Слава Богу, живы. Пушки низко гремят над нашими головами. От пушечного грома и крепкой брани Деда наши храбрые дамы забрались под тачанку и засели там, под колесами, точно зайцы, как будто подвода могла их спасти.

Должен сказать, что ни в одном бою не было мне так тягостно, так страшно все – вдруг потемневшее небо, лица, гром пушек, мечущиеся кони, стоны раненых, пыль, как в том бою, когда моя жена с девочкой, тихо спавшей на ее руках, сидела под тачанкой, на дороге, в самом огне.

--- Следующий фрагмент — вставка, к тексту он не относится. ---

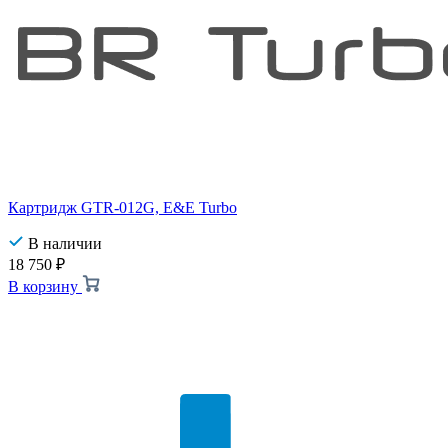
Картридж GTR-012G, E&E Turbo
В наличии
18 750
₽
В корзину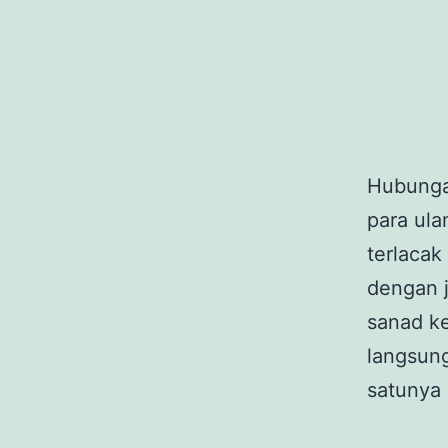
Hubunga
para ul
terlacak
dengan j
sanad k
langsung
satunya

К вечеру Дроздовская дивизия отбила красных. Прорыв Гая остановили. Вечером все утихло. В колонии Мунталь я мог вымыться после боя. С удовольствием полоскался я на дворе у колодца. На крыльце сидел с крученкой Дед. Александра Федоровна, засучив рукава, купала в сенях, в чане, Тамарочку.

Как странен был после боя этот самый мирный вечер на свете, с ласточками, низко прометывавшими по двору, синеватым дымком дедовской крученки, с милым материнским щебетом молодой женщины, слышным из сеней дома.

По-южному быстро стемнело. Над двором в небе засияла звезда. Вдруг воздух стали рвать беспорядочные залпы, донеслось тягостное «ура». Александра Федоровна выбежала на крыльцо с девочкой, завернутой в мокрое полотенце.

– Какого черта вы бродите тут? – набросился на нее Дед. – Слышите, пули визжат…

– Да вы же сидите на крыльце, – отвечает жена.

– Я солдат, мне все равно где сидеть, а вы, извините, по бабьей молодости не понимаете опасности, лезете под пули с ребенком, марш в дом!

Резерв, звеня оружием, уже сбегался к штабу. Я поцеловал в сенях бледную жену, вышел к полку и в потемках поздоровался с бойцами. Мы с песнями двинулись отбивать красных на окраине Мунталя. Дед, торжественный – офицерская шинель со светящимся Георгием застегнута наглухо, – опираясь на трость, шел в атакующей цепи с доблестной командой пеших разведчиков. Я слышал, как Дед крепким басом подпевает нашей боевой: «Вперед, дроздовцы удалые». Он шел, сильно и сипло дыша. Деду было тяжело попадать в молодой шаг. Я заметил в потемках, как он присел на землю.

– Дедушка, задело?

– Нет, все в порядке, да годы не те, стар стал, дыханья не хватает… «Вперед, дроздовцы удалые».

Он сипло запел, морщинистой рукой крепко оперся на мою руку, поднялся с травы и снова пошел в атаку, а его старческий голос смешался с быстрым гулом боевой: «Вперед, дроздовцы удалые». Красных отбили.

И навсегда память сохранила Деда, как он оперся на мою руку в атаке. Ни чужбины, ни разлуки, ни его конца в изгнании нет для меня. Точно мы так, рядом, все идем с ним в атаку, под пулями, в темноте, с боевой: «Вперед без страха, с нами Бог».